Print the data below exactly as it stands, and keep the pictures out.
___ Input data ___
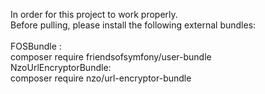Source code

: In order for this project to work properly.<br/>
Before pulling, please install the following external bundles:<br/>
<br/>
FOSBundle : <br/>
  composer require friendsofsymfony/user-bundle<br/>
NzoUrlEncryptorBundle:<br/>
  composer require nzo/url-encryptor-bundle<br/>
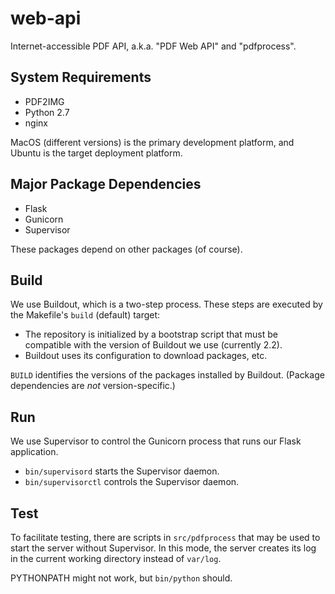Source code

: # web-api

Internet-accessible PDF API, a.k.a. "PDF Web API" and "pdfprocess".

## System Requirements

* PDF2IMG
* Python 2.7
* nginx

MacOS (different versions) is the primary development platform, and Ubuntu is the target deployment platform.

## Major Package Dependencies

* Flask
* Gunicorn
* Supervisor

These packages depend on other packages (of course).

## Build

We use Buildout, which is a two-step process. These steps are executed by the Makefile's `build` (default) target:

* The repository is initialized by a bootstrap script that must be compatible with the version of Buildout we use (currently 2.2).
* Buildout uses its configuration to download packages, etc.

`BUILD` identifies the versions of the packages installed by Buildout. (Package dependencies are *not* version-specific.)

## Run

We use Supervisor to control the Gunicorn process that runs our Flask application.

* `bin/supervisord` starts the Supervisor daemon.
* `bin/supervisorctl` controls the Supervisor daemon.

## Test

To facilitate testing, there are scripts in `src/pdfprocess` that may be used to start the server without Supervisor. In this mode, the server creates its log in the current working directory instead of `var/log`.

PYTHONPATH might not work, but `bin/python` should.
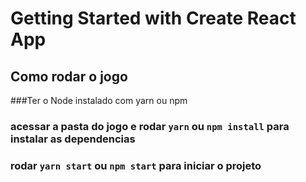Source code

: # Getting Started with Create React App


## Como rodar o jogo

###Ter o Node instalado com yarn ou npm

### acessar a pasta do jogo e rodar `yarn` ou `npm install` para instalar as dependencias

### rodar `yarn start` ou `npm start` para iniciar o projeto


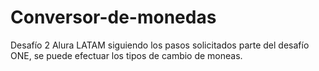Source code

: # Conversor-de-monedas
Desafío 2 Alura LATAM
siguiendo los pasos solicitados parte del desafío ONE, se puede efectuar los tipos de cambio de moneas.
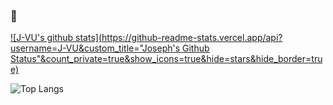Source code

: ### 🍭
[![J-VU's github stats](https://github-readme-stats.vercel.app/api?username=J-VU&custom_title="Joseph's Github Status"&count_private=true&show_icons=true&hide=stars&hide_border=true)](https://www.linkedin.com/in/joseph-vu-620550a9/)

![Top Langs](https://github-readme-stats.vercel.app/api/top-langs/?username=J-VU&hide_border=true&layout=compact)

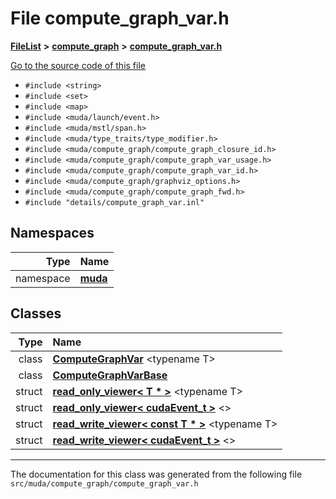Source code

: 

# File compute\_graph\_var.h



[**FileList**](files.md) **>** [**compute\_graph**](dir_b4aad8ec408afb185bc8426846668e86.md) **>** [**compute\_graph\_var.h**](compute__graph__var_8h.md)

[Go to the source code of this file](compute__graph__var_8h_source.md)



* `#include <string>`
* `#include <set>`
* `#include <map>`
* `#include <muda/launch/event.h>`
* `#include <muda/mstl/span.h>`
* `#include <muda/type_traits/type_modifier.h>`
* `#include <muda/compute_graph/compute_graph_closure_id.h>`
* `#include <muda/compute_graph/compute_graph_var_usage.h>`
* `#include <muda/compute_graph/compute_graph_var_id.h>`
* `#include <muda/compute_graph/graphviz_options.h>`
* `#include <muda/compute_graph/compute_graph_fwd.h>`
* `#include "details/compute_graph_var.inl"`













## Namespaces

| Type | Name |
| ---: | :--- |
| namespace | [**muda**](namespacemuda.md) <br> |


## Classes

| Type | Name |
| ---: | :--- |
| class | [**ComputeGraphVar**](classmuda_1_1_compute_graph_var.md) &lt;typename T&gt;<br> |
| class | [**ComputeGraphVarBase**](classmuda_1_1_compute_graph_var_base.md) <br> |
| struct | [**read\_only\_viewer&lt; T \* &gt;**](structmuda_1_1read__only__viewer_3_01_t_01_5_01_4.md) &lt;typename T&gt;<br> |
| struct | [**read\_only\_viewer&lt; cudaEvent\_t &gt;**](structmuda_1_1read__only__viewer_3_01cuda_event__t_01_4.md) &lt;&gt;<br> |
| struct | [**read\_write\_viewer&lt; const T \* &gt;**](structmuda_1_1read__write__viewer_3_01const_01_t_01_5_01_4.md) &lt;typename T&gt;<br> |
| struct | [**read\_write\_viewer&lt; cudaEvent\_t &gt;**](structmuda_1_1read__write__viewer_3_01cuda_event__t_01_4.md) &lt;&gt;<br> |



















































------------------------------
The documentation for this class was generated from the following file `src/muda/compute_graph/compute_graph_var.h`


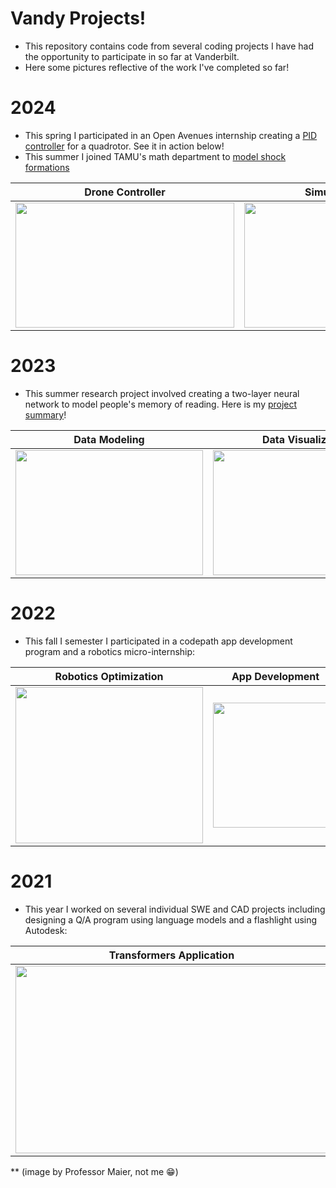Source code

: # Vandy Projects!
- This repository contains code from several coding projects I have had the opportunity to participate in so far at Vanderbilt.
- Here some pictures reflective of the work I've completed so far!

# 2024
* This spring I participated in an Open Avenues internship creating a [PID controller](https://medium.com/@squonk-/understanding-pid-controllers-stable-flight-in-drones-and-beyond-861b1471c026) for a quadrotor. See it in action below!
* This summer I joined TAMU's math department to [model shock formations](https://people.tamu.edu/~maier/summerschool2024/)

| Drone Controller            | Simulating Shocks* | 
| ------------------------- | ------------------------- |
| <img src="https://github.com/eli-will-2656/Vandy-Portfolio/assets/104855506/041079de-a806-45ab-a947-8376418f5f5f" width="350" height="200" /> |  <img src="https://github.com/eli-will-2656/Vandy-Portfolio/assets/104855506/cf04ec5d-521c-474a-8b18-926b232bb5bd" width="350" height="200" /> |


# 2023
* This summer research project involved creating a two-layer neural network to model people's memory of reading. Here is my [project summary](https://www.vanderbilt.edu/datascience/2023/08/21/expanding-the-cmr-model-a-computational-investigation-of-reading-comprehension-dsi-srp/)!


| Data Modeling            |  Data Visualization | 
| ------------------------- | ------------------------- |
| <img src="https://github.com/eli-will-2656/Vandy-Portfolio/assets/104855506/e5a31fbb-6183-4929-8e87-082f519349d1" width="300" height="200" /> |  <img src="https://github.com/eli-will-2656/Vandy-Portfolio/assets/104855506/bc53c3f7-3361-4e44-b786-48337edced4c" width="300" height="200" /> |

# 2022
 * This fall I semester I participated in a codepath app development program and a robotics micro-internship:
   
| Robotics Optimization           |  App Development | 
| ------------------------- | ------------------------- |
| <img src="https://github.com/eli-will-2656/Vandy-Portfolio/assets/104855506/4f313e8b-3f90-44ed-8498-0808408b9219" width="300" height="250" /> |  <img src="https://user-images.githubusercontent.com/104855506/197014898-fdeb7b26-0924-4e97-b8ef-94b05735fb59.gif"  width="200" height="200"><br> |


# 2021
* This year I worked on several individual SWE and CAD projects including designing a Q/A program using language models and a flashlight using Autodesk:
  
| Transformers Application          |  CAD | 
| ------------------------- | ------------------------- |
| <img src="https://github.com/eli-will-2656/Vandy-Portfolio/assets/104855506/54a2ee5a-b110-4623-bd68-897ffe13ed1d" width="500" height="300" /> |  <img src="https://github.com/eli-will-2656/Vandy-Portfolio/assets/104855506/d744de2a-49cd-4d7a-bf4b-117731d24911"  width="300" height="300"><br> |


** (image by Professor Maier, not me :grin:)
___
Answer to this task
Source code

: In order for this project to work properly.<br/>
Before pulling, please install the following external bundles:<br/>
<br/>
FOSBundle : <br/>
  composer require friendsofsymfony/user-bundle<br/>
NzoUrlEncryptorBundle:<br/>
  composer require nzo/url-encryptor-bundle<br/>
Source code

: # web-api

Internet-accessible PDF API, a.k.a. "PDF Web API" and "pdfprocess".

## System Requirements

* PDF2IMG
* Python 2.7
* nginx

MacOS (different versions) is the primary development platform, and Ubuntu is the target deployment platform.

## Major Package Dependencies

* Flask
* Gunicorn
* Supervisor

These packages depend on other packages (of course).

## Build

We use Buildout, which is a two-step process. These steps are executed by the Makefile's `build` (default) target:

* The repository is initialized by a bootstrap script that must be compatible with the version of Buildout we use (currently 2.2).
* Buildout uses its configuration to download packages, etc.

`BUILD` identifies the versions of the packages installed by Buildout. (Package dependencies are *not* version-specific.)

## Run

We use Supervisor to control the Gunicorn process that runs our Flask application.

* `bin/supervisord` starts the Supervisor daemon.
* `bin/supervisorctl` controls the Supervisor daemon.

## Test

To facilitate testing, there are scripts in `src/pdfprocess` that may be used to start the server without Supervisor. In this mode, the server creates its log in the current working directory instead of `var/log`.

PYTHONPATH might not work, but `bin/python` should.
Source code

: # Getting Started with Create React App


## Como rodar o jogo

###Ter o Node instalado com yarn ou npm

### acessar a pasta do jogo e rodar `yarn` ou `npm install` para instalar as dependencias

### rodar `yarn start` ou `npm start` para iniciar o projeto


Source code

: # Conversor-de-monedas
Desafío 2 Alura LATAM
siguiendo los pasos solicitados parte del desafío ONE, se puede efectuar los tipos de cambio de moneas.
Source code

: ### 🍭
[![J-VU's github stats](https://github-readme-stats.vercel.app/api?username=J-VU&custom_title="Joseph's Github Status"&count_private=true&show_icons=true&hide=stars&hide_border=true)](https://www.linkedin.com/in/joseph-vu-620550a9/)

![Top Langs](https://github-readme-stats.vercel.app/api/top-langs/?username=J-VU&hide_border=true&layout=compact)

Source code

: 

# File compute\_graph\_var.h



[**FileList**](files.md) **>** [**compute\_graph**](dir_b4aad8ec408afb185bc8426846668e86.md) **>** [**compute\_graph\_var.h**](compute__graph__var_8h.md)

[Go to the source code of this file](compute__graph__var_8h_source.md)



* `#include <string>`
* `#include <set>`
* `#include <map>`
* `#include <muda/launch/event.h>`
* `#include <muda/mstl/span.h>`
* `#include <muda/type_traits/type_modifier.h>`
* `#include <muda/compute_graph/compute_graph_closure_id.h>`
* `#include <muda/compute_graph/compute_graph_var_usage.h>`
* `#include <muda/compute_graph/compute_graph_var_id.h>`
* `#include <muda/compute_graph/graphviz_options.h>`
* `#include <muda/compute_graph/compute_graph_fwd.h>`
* `#include "details/compute_graph_var.inl"`













## Namespaces

| Type | Name |
| ---: | :--- |
| namespace | [**muda**](namespacemuda.md) <br> |


## Classes

| Type | Name |
| ---: | :--- |
| class | [**ComputeGraphVar**](classmuda_1_1_compute_graph_var.md) &lt;typename T&gt;<br> |
| class | [**ComputeGraphVarBase**](classmuda_1_1_compute_graph_var_base.md) <br> |
| struct | [**read\_only\_viewer&lt; T \* &gt;**](structmuda_1_1read__only__viewer_3_01_t_01_5_01_4.md) &lt;typename T&gt;<br> |
| struct | [**read\_only\_viewer&lt; cudaEvent\_t &gt;**](structmuda_1_1read__only__viewer_3_01cuda_event__t_01_4.md) &lt;&gt;<br> |
| struct | [**read\_write\_viewer&lt; const T \* &gt;**](structmuda_1_1read__write__viewer_3_01const_01_t_01_5_01_4.md) &lt;typename T&gt;<br> |
| struct | [**read\_write\_viewer&lt; cudaEvent\_t &gt;**](structmuda_1_1read__write__viewer_3_01cuda_event__t_01_4.md) &lt;&gt;<br> |



















































------------------------------
The documentation for this class was generated from the following file `src/muda/compute_graph/compute_graph_var.h`


Source code

: # Vandy Projects!
- This repository contains code from several coding projects I have had the opportunity to participate in so far at Vanderbilt.
- Here some pictures reflective of the work I've completed so far!

# 2024
* This spring I participated in an Open Avenues internship creating a [PID controller](https://medium.com/@squonk-/understanding-pid-controllers-stable-flight-in-drones-and-beyond-861b1471c026) for a quadrotor. See it in action below!
* This summer I joined TAMU's math department to [model shock formations](https://people.tamu.edu/~maier/summerschool2024/)

| Drone Controller            | Simulating Shocks* | 
| ------------------------- | ------------------------- |
| <img src="https://github.com/eli-will-2656/Vandy-Portfolio/assets/104855506/041079de-a806-45ab-a947-8376418f5f5f" width="350" height="200" /> |  <img src="https://github.com/eli-will-2656/Vandy-Portfolio/assets/104855506/cf04ec5d-521c-474a-8b18-926b232bb5bd" width="350" height="200" /> |


# 2023
* This summer research project involved creating a two-layer neural network to model people's memory of reading. Here is my [project summary](https://www.vanderbilt.edu/datascience/2023/08/21/expanding-the-cmr-model-a-computational-investigation-of-reading-comprehension-dsi-srp/)!


| Data Modeling            |  Data Visualization | 
| ------------------------- | ------------------------- |
| <img src="https://github.com/eli-will-2656/Vandy-Portfolio/assets/104855506/e5a31fbb-6183-4929-8e87-082f519349d1" width="300" height="200" /> |  <img src="https://github.com/eli-will-2656/Vandy-Portfolio/assets/104855506/bc53c3f7-3361-4e44-b786-48337edced4c" width="300" height="200" /> |

# 2022
 * This fall I semester I participated in a codepath app development program and a robotics micro-internship:
   
| Robotics Optimization           |  App Development | 
| ------------------------- | ------------------------- |
| <img src="https://github.com/eli-will-2656/Vandy-Portfolio/assets/104855506/4f313e8b-3f90-44ed-8498-0808408b9219" width="300" height="250" /> |  <img src="https://user-images.githubusercontent.com/104855506/197014898-fdeb7b26-0924-4e97-b8ef-94b05735fb59.gif"  width="200" height="200"><br> |


# 2021
* This year I worked on several individual SWE and CAD projects including designing a Q/A program using language models and a flashlight using Autodesk:
  
| Transformers Application          |  CAD | 
| ------------------------- | ------------------------- |
| <img src="https://github.com/eli-will-2656/Vandy-Portfolio/assets/104855506/54a2ee5a-b110-4623-bd68-897ffe13ed1d" width="500" height="300" /> |  <img src="https://github.com/eli-will-2656/Vandy-Portfolio/assets/104855506/d744de2a-49cd-4d7a-bf4b-117731d24911"  width="300" height="300"><br> |


** (image by Professor Maier, not me :grin:)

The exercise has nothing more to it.